Don’t give up. Don’t give up on yourself and don’t give up on each other. If we know anything, we know that God never gives up on us, calling us again and again to be faithful. We are sent out to do the work of God. I love how Allan Boesak, the South African anti-apartheid activist and theologian, describes this trinity of being sent for the healing of the word [Unsure where this appeared in his writings]. Just listen to this Trinitarian image of God as a Fountain of sending love: The Father sends the Son, the Son sends the Spirit, and the Spirit sends us… [Repeat]
Hear the words of the call you issued to Susan and me in 2002.

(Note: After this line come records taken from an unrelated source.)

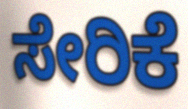
ಸೇರಿಕೆ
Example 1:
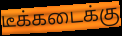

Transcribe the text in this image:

டீக்கடைக்கு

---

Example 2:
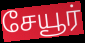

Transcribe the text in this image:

சேயூர்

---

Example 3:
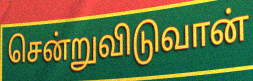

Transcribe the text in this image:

சென்றுவிடுவான்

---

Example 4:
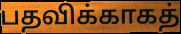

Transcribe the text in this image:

பதவிக்காகத்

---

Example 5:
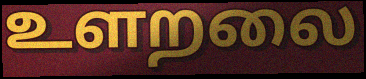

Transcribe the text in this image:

உளறலை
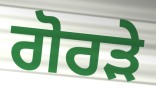
ਗੋਰੜੇ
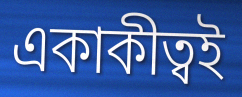
একাকীত্বই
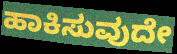
ಹಾಕಿಸುವುದೇ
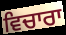
ਵਿਚਾਰਾ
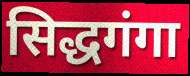
सिद्धगंगा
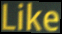
Like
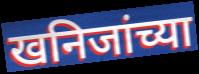
खनिजांच्या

“We call you to exercise among us the ministry of Word and Sacrament which God has established and which the Holy Spirit empowers:
To preach and teach the Word of God in accordance with the Holy Scriptures and the Lutheran Confessions;
to administer Holy Baptism and Holy Communion;
to lead us in worship;
to proclaim the forgiveness of sins;
to provide pastoral care;
to speak for justice in behalf of the poor and oppressed;
to encourage persons to prepare for the ministry of the Gospel;
to impart knowledge of the Evangelical Lutheran Church in America and its wider ministry;
to endeavor to increase support given by our congregation to the work of our whole church;
to equip us for witness and service;
and to guide us in proclaiming God’s love through word and deed.

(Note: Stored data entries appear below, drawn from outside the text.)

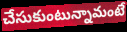
చేసుకుంటున్నామంటే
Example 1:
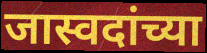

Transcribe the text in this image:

जास्वदांच्या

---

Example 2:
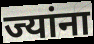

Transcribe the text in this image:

ज्यांना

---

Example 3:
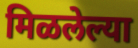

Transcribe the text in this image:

मिळलेल्या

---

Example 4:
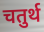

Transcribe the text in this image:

चतुर्थ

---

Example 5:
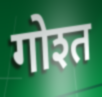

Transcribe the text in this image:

गोश्त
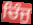
ਚਿੰਜੁ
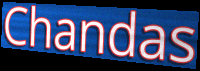
Chandas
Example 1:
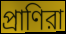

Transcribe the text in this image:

প্রাণিরা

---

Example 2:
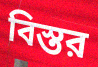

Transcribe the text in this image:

বিস্তর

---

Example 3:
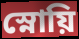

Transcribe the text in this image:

স্নোয়ি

And hear the Baptismal promise made either by us or on our behalf and then later confirmed in confirmation, or made in re-affirmation of faith.
We are—you and me—to “…live among God’s faithful people; hear the word of God and share in the Lord’s Supper; proclaim the good news of God in Christ through word and deed; serve all people following the example of Jesus; and strive for justice and peace in all the earth.”
Finally, hear these words: the absolutely wonderful, mercy-filled words and music contained in Marty Haugen’s liturgy that we’re currently using. At the moment we begin to share in the brokenness of the world redeemed through the brokenness of our Lord, we sing:
Lamb of God, you take away the sins of the world. Have mercy on us.
Lamb of God, you break the chains of hatred and fear. Have mercy on us.
Lamb of God, you are the way of justice and peace. Have mercy on us.
Lamb of God, you are the way of mercy and love. Have mercy on us.
Lamb of God, you take away the sins of the world. Grant us peace.
Believe it! For how else after this election, after this sermon, could we pray and sing together, share the peace of God with one another, and come with open hands to this table to receive the mystery of God incarnate in Jesus Christ if we did not believe that Jesus’ love is stronger than our fear? Hallelujah, Hallelujah, Hallelujah. May it indeed be so for us.